Abstract:
Objective To construct a cross-regional transmission risk assessment model for respiratory infectious diseases, providing a theoretical basis, practical experience, and technical support for evaluating the risk of cross-regional transmission.
Methods Data related to the COVID-19 epidemic in China from January 2020 to December 2022, officially released by the National Health Commission, Baidu Migration, and provincial statistical bureaus, were collected. Nine epidemic events were selected: the 2020 Wuhan, Hubei province epidemic; the 2021 Shijiazhuang, Hebei province epidemic; the 2021 Xi'an, Shaanxi province epidemic; the 2022 Shanghai epidemic; the 2022 Beihai, Guangxi Zhuang Autonomous Region epidemic; the 2022 Sanya, Hainan province epidemic; the 2022 Hohhot, Inner Mongolia Autonomous Region epidemic; the 2022 Zhengzhou, Henan province epidemic; and the 2022 Shijiazhuang, Hebei province epidemic. Principal component analysis (PCA) was used to construct a comprehensive input risk index formula for urban epidemics to quantitatively assess the comprehensive cross-regional epidemic input risk. The principal components with higher contribution rates were used as feature vectors for a support vector machine (SVM) model, with the actual intercity epidemic transmission status as the target variable.

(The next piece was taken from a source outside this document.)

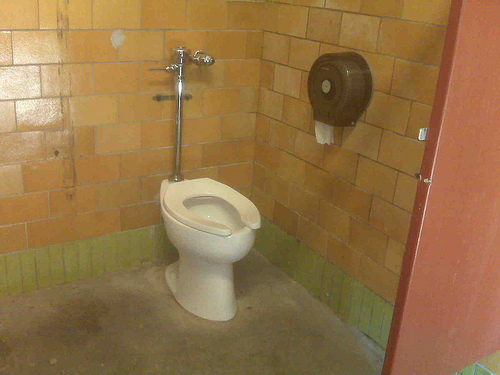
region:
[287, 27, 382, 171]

The SVM was used for model construction and prediction, and the Shapley Additive exPlanations (SHAP) method was used for model interpretability analysis.
Results Five factors were extracted by PCA: local socioeconomic activity factor (F1), epidemic source socioeconomic activity factor (F2), urban policy implementation factor (F3), urban population inflow and geographical distance-related factor (F4), and urban epidemic transmission index factor (F5), with a cumulative variance contribution rate of 82.32%. Based on the principal component score coefficients and variance contribution rates, the formula for the comprehensive input risk index score was: F=0.2178×F1+0.1841×F2+0.1556×F3+0.1419×F4+0.1238×F5. The SVM model achieved a prediction accuracy of 84.88%, precision of 75.00%, recall of 57.14%, and an F1-score of 64.86%. SHAP analysis showed that the SHAP values of F1, F2, F3, F4, and F5 were 0.15, 0.09, 0.08, 0.08, and 0.12, respectively, contributing 29.23%, 16.72%, 15.26%, 16.09%, and 22.70% to the assessment of transmission risk.
Conclusions The cross-regional transmission risk assessment model for respiratory infectious diseases constructed in this study, based on COVID-19 epidemic data, demonstrates good applicability and accuracy in quantifying the risk of cross-regional importation and predicting transmission, providing theoretical support and practical reference for the scientific formulation of respiratory infectious disease prevention and control strategies.